■ Required work:
The required result is every line of the records that includes "CROSS".
BEGIN Exercise input
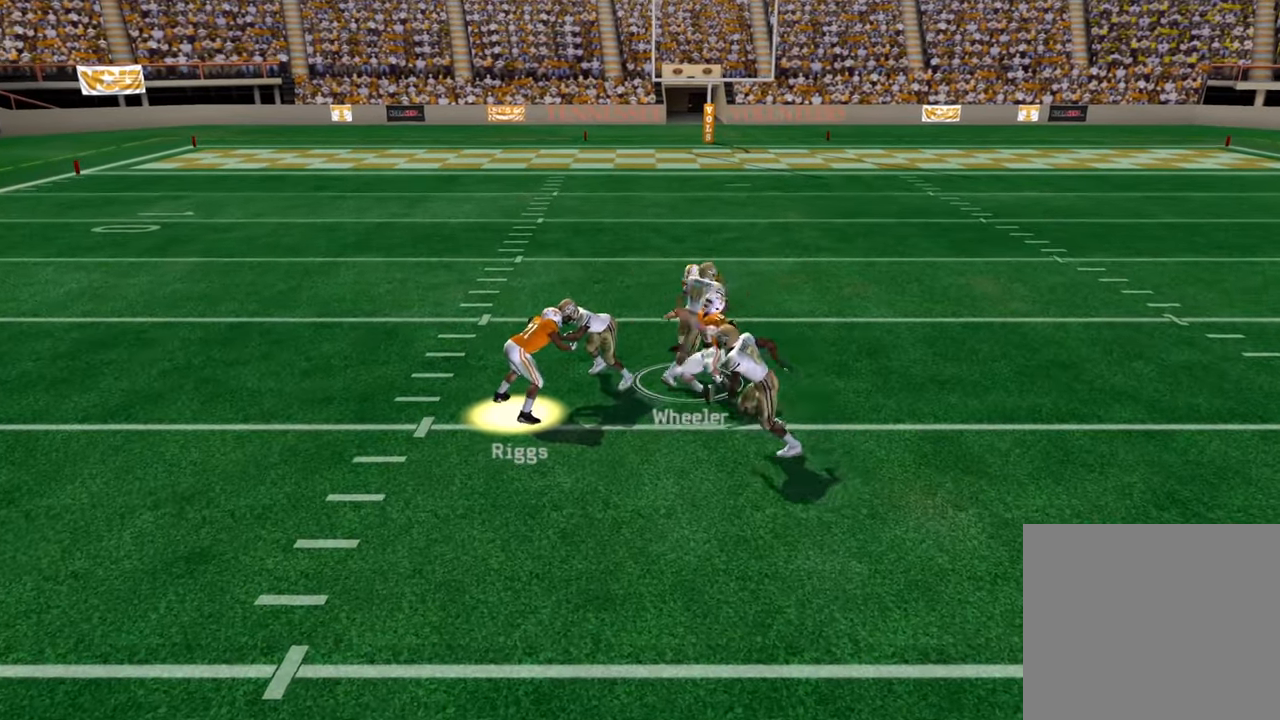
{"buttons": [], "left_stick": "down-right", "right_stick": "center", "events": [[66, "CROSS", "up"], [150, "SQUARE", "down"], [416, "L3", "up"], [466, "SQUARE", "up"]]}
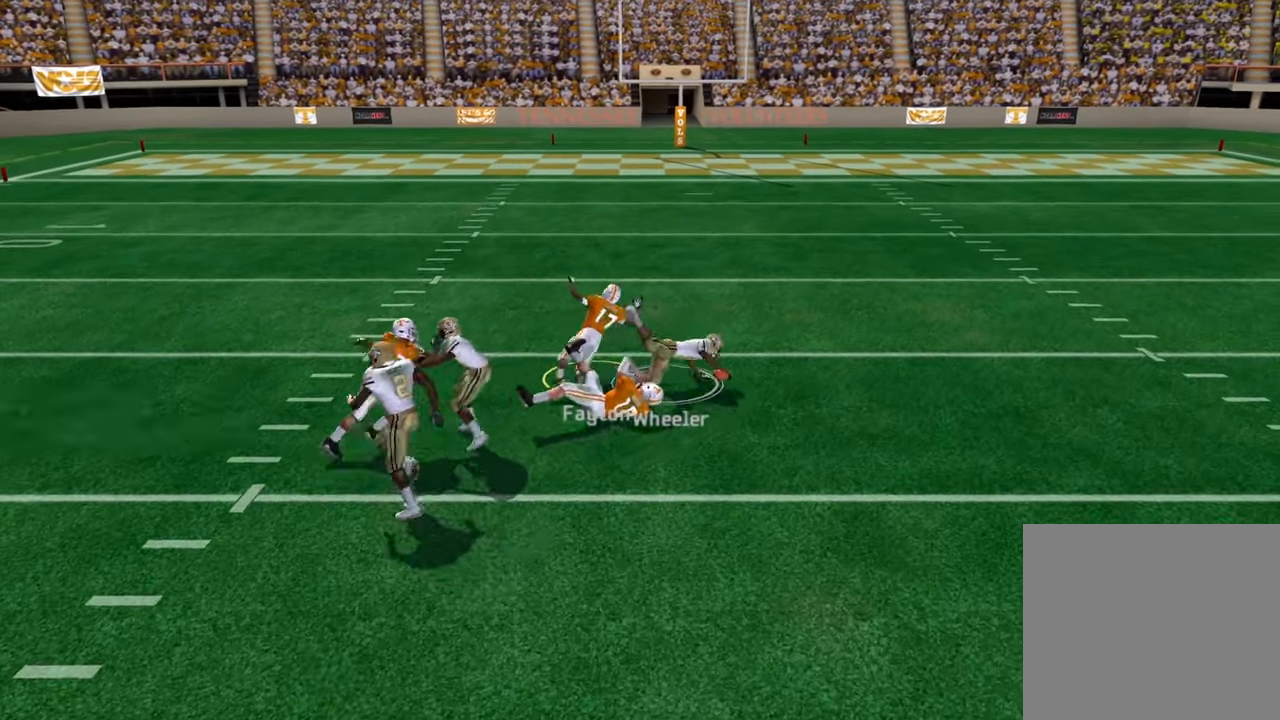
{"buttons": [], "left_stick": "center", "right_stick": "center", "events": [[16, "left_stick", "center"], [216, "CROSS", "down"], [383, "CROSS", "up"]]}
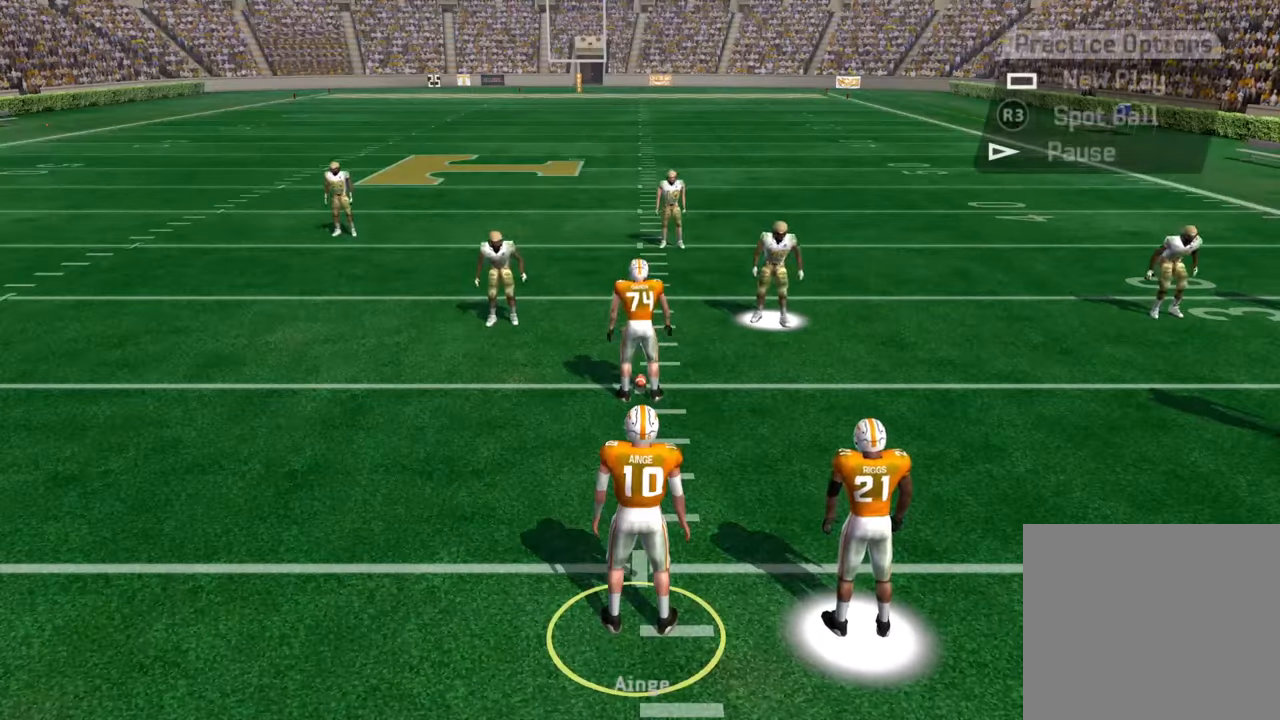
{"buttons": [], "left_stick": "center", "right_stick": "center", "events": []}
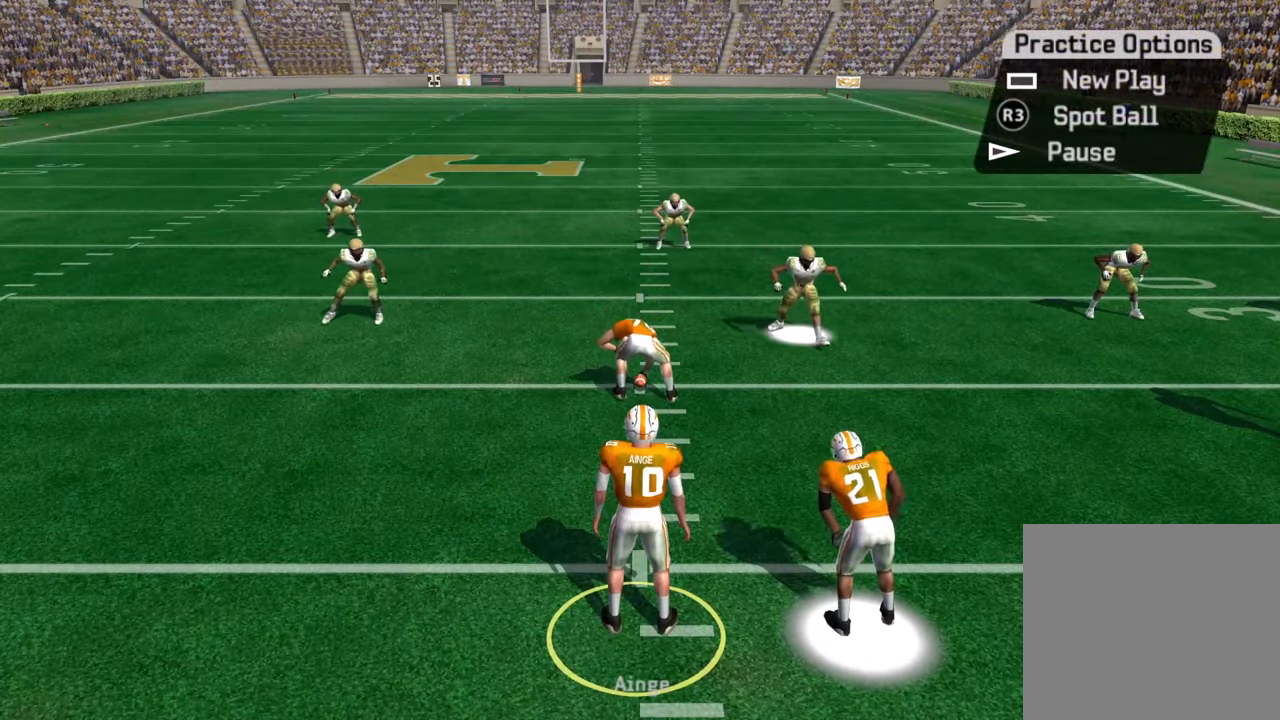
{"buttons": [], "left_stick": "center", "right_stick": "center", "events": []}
END Exercise input
BEGIN Exercise input
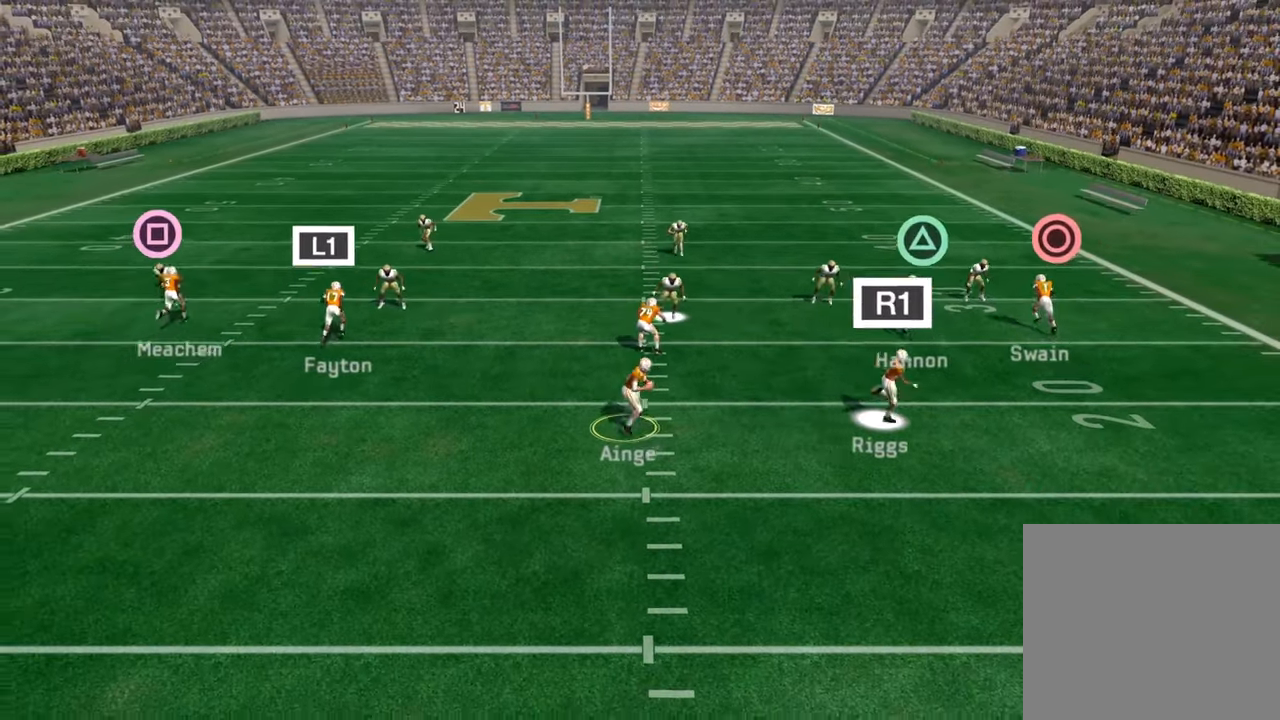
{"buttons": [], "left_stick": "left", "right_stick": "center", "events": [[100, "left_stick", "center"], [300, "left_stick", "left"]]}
END Exercise input
■ Solution for this task:
{"buttons": [], "left_stick": "down-right", "right_stick": "center", "events": [[66, "CROSS", "up"], [150, "SQUARE", "down"], [416, "L3", "up"], [466, "SQUARE", "up"]]}
{"buttons": [], "left_stick": "center", "right_stick": "center", "events": [[16, "left_stick", "center"], [216, "CROSS", "down"], [383, "CROSS", "up"]]}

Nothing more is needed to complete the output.